Can you summarize the article on POGO tax collections in two sentences?

**GIVEN TEXT**

★ ★ ★ ★

Gov’t Tax Collections Recede as POGOs Flee COVID-19 in the Philippines
The government’s tax collections from the Philippine Offshore Gaming Operators (POGOs) are declining as they close shops and leave the Philippines to escape its COVID-19 situation.
The Bureau of Internal Revenue (BIR) states that the collections of tax obligations from POGOs are still ongoing, but due to recent events, the collections were lower in comparison to those before the COVID-19 pandemic.
Deputy Commissioner Arnel SD. Gabulla states, “The issue is still the same, POGOs are closing down because they are afraid of COVID-19. Plenty of Chinese workers’ visas were canceled and they went back to China because there are plenty of positive cases in the Philippines.”
The Philippine Amusement and Gaming Corporation (PAGCOR), which regulates the POGO industry, has listed 55 registered operators as of September 8, which is lower from the previous list of 60 at the beginning of the year.
According to PAGCOR, among the listed registered operators, only 29 have been issued authorization to resume their operations as of September 8.
Gabulla also expressed that POGOs are also leaving the Philippines due to problems with taxation. In May, the BIR issued rules that required POGOs and their service providers to pay their taxes first before resuming their operations.
Revenue Commissioner Ceasar Dulay announced to PAGCOR back in July that, “POGO licensees or operators are not being assessed nor paying income tax and other taxes because the BIR’s RMC 102-2017 clearly states that in lieu of such taxes, they are only subject to the franchise tax.”
According to the latest data from PAGCOR, as of September 8, 99 accredited local gaming agents and service providers have been allowed to resume their operations.
Before the COVID-19 pandemic, there were up to 218 POGO service providers that employed approximately 150,000 people, most of whom were Chinese nationals.

★ ★ ★ ★

[Saved data entries]
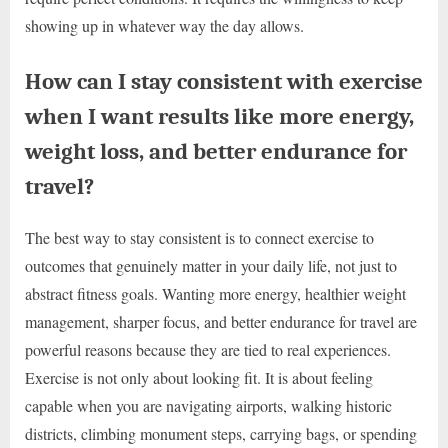
showing up in whatever way the day allows.
How can I stay consistent with exercise
when I want results like more energy,
weight loss, and better endurance for
travel?
The best way to stay consistent is to connect exercise to
outcomes that genuinely matter in your daily life, not just to
abstract fitness goals. Wanting more energy, healthier weight
management, sharper focus, and better endurance for travel are
powerful reasons because they are tied to real experiences.
Exercise is not only about looking fit. It is about feeling
capable when you are navigating airports, walking historic
districts, climbing monument steps, carrying bags, or spending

★ ★ ★ ★

**TASK SOLUTION**
Government tax collections from Philippine Offshore Gaming Operators (POGOs) are falling as operators close and leave the Philippines because of COVID-19, and the BIR reports that collections are lower than before the pandemic. PAGCOR listed 55 registered operators as of September 8, down from 60 at the start of the year, and only 29 of them were authorized to resume; a BIR deputy commissioner also said POGOs are leaving over taxation problems, and in May the BIR required them to pay their taxes before resuming operations.